“I assure you it is,” persisted Harris.
“Well, I’m going the other,” said George; and he turned and went, we, as before, following him.
Along the Ferdinand Strasse Harris and I talked about private lunatic asylums, which, Harris said, were not well managed in England. He said a friend of his, a patient in a lunatic asylum—
George said, interrupting: “You appear to have a large number of friends in lunatic asylums.”

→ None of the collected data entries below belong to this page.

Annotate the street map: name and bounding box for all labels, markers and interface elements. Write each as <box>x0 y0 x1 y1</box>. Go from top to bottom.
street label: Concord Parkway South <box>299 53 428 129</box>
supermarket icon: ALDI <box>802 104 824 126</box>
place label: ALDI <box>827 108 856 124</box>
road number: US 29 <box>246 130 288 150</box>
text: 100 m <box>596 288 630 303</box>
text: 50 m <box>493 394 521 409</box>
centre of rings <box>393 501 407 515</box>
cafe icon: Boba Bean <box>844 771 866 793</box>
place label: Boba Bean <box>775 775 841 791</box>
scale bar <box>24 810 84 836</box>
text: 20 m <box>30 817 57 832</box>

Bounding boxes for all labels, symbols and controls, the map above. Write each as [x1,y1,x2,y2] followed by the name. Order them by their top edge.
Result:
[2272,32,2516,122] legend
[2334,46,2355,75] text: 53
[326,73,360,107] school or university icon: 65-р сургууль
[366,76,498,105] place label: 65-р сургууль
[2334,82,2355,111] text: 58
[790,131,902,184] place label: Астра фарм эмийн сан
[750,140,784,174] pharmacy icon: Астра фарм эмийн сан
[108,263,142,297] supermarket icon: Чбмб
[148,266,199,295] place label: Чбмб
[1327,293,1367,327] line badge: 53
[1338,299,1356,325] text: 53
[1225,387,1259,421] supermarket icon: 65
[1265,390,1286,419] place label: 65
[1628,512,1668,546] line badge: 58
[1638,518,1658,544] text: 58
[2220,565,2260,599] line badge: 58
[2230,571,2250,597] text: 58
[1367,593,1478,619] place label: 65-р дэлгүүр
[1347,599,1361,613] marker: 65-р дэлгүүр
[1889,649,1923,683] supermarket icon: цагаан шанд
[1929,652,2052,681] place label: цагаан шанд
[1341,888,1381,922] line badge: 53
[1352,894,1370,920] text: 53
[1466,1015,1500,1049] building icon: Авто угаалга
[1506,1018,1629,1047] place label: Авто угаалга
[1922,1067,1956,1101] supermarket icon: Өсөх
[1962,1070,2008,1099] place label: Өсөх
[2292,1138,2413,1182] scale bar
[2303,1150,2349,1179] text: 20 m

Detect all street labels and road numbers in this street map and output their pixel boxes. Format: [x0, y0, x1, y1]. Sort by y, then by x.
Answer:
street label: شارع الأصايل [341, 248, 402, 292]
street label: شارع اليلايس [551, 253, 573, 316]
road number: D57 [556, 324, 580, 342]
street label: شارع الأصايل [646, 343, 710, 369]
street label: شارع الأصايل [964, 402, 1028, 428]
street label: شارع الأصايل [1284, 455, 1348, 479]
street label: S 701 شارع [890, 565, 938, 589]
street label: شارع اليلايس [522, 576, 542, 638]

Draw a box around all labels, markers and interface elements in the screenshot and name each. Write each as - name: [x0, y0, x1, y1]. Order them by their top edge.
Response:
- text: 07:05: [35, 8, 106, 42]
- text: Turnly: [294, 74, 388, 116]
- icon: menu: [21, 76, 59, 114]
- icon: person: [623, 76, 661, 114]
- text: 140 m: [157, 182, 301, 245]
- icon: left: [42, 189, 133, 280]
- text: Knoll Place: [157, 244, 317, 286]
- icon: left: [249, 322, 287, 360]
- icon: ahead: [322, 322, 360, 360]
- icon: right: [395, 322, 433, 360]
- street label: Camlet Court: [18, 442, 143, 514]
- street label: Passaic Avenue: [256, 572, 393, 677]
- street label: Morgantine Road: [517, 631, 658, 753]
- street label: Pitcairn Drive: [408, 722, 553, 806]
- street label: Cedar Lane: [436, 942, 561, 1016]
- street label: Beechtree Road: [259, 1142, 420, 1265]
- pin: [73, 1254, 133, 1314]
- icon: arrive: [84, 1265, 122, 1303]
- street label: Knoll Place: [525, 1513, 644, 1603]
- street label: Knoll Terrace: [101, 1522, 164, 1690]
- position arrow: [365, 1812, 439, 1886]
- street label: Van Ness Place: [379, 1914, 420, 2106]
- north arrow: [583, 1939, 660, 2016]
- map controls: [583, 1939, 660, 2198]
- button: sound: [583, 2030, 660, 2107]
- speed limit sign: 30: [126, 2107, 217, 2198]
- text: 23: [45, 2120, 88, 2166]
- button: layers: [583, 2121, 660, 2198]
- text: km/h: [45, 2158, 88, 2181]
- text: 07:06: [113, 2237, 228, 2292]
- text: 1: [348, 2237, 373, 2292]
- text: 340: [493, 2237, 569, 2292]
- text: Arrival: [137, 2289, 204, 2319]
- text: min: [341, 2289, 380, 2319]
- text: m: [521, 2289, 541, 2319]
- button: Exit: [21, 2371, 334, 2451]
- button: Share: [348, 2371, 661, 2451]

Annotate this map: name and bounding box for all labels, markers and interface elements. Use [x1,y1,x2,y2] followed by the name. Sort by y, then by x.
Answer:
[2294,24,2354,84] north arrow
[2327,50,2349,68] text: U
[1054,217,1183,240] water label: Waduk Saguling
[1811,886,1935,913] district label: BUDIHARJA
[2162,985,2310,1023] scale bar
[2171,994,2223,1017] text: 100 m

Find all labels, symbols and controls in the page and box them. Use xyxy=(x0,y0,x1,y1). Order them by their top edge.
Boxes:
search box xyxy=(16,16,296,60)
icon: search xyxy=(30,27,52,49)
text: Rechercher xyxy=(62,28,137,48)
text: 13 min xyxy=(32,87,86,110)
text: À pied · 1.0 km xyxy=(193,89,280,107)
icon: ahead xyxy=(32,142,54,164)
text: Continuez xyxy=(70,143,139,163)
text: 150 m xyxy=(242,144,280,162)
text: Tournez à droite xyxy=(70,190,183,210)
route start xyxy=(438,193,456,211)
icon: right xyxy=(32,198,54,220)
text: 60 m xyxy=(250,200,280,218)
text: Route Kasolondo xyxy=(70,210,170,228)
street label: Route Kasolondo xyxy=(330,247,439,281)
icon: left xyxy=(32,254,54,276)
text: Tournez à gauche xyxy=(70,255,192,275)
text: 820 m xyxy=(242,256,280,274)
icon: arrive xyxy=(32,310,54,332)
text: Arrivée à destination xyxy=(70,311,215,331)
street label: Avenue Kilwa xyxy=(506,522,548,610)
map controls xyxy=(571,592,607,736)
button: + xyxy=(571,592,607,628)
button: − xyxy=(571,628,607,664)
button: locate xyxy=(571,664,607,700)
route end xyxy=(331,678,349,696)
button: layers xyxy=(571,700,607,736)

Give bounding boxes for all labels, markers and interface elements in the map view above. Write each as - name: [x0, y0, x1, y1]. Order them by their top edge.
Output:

He said it in a most insulting tone, as though to imply that that is where one would look for the majority of Harris’s friends. But Harris did not get angry; he merely replied, quite mildly:
“Well, it really is extraordinary, when one comes to think of it, how many of them have gone that way sooner or later. I get quite nervous sometimes, now.”
At the corner of the Wenzelsplatz, Harris, who was a few steps ahead of us, paused.
“It’s a fine street, isn’t it?” he said, sticking his hands in his pockets, and gazing up at it admiringly.
George and I followed suit. Two hundred yards away from us, in its very centre, was the third of these ghostly statues. I think it was the best of the three—the most like, the most deceptive. It stood boldly outlined against the wild sky: the horse on its hind legs, with its curiously attenuated tail; the man bareheaded, pointing with his plumed hat to the now entirely visible moon.
“I think, if you don’t mind,” said George—he spoke with almost a pathetic ring in his voice, his aggressiveness had completely fallen from him,—“that I will have that cab, if there’s one handy.”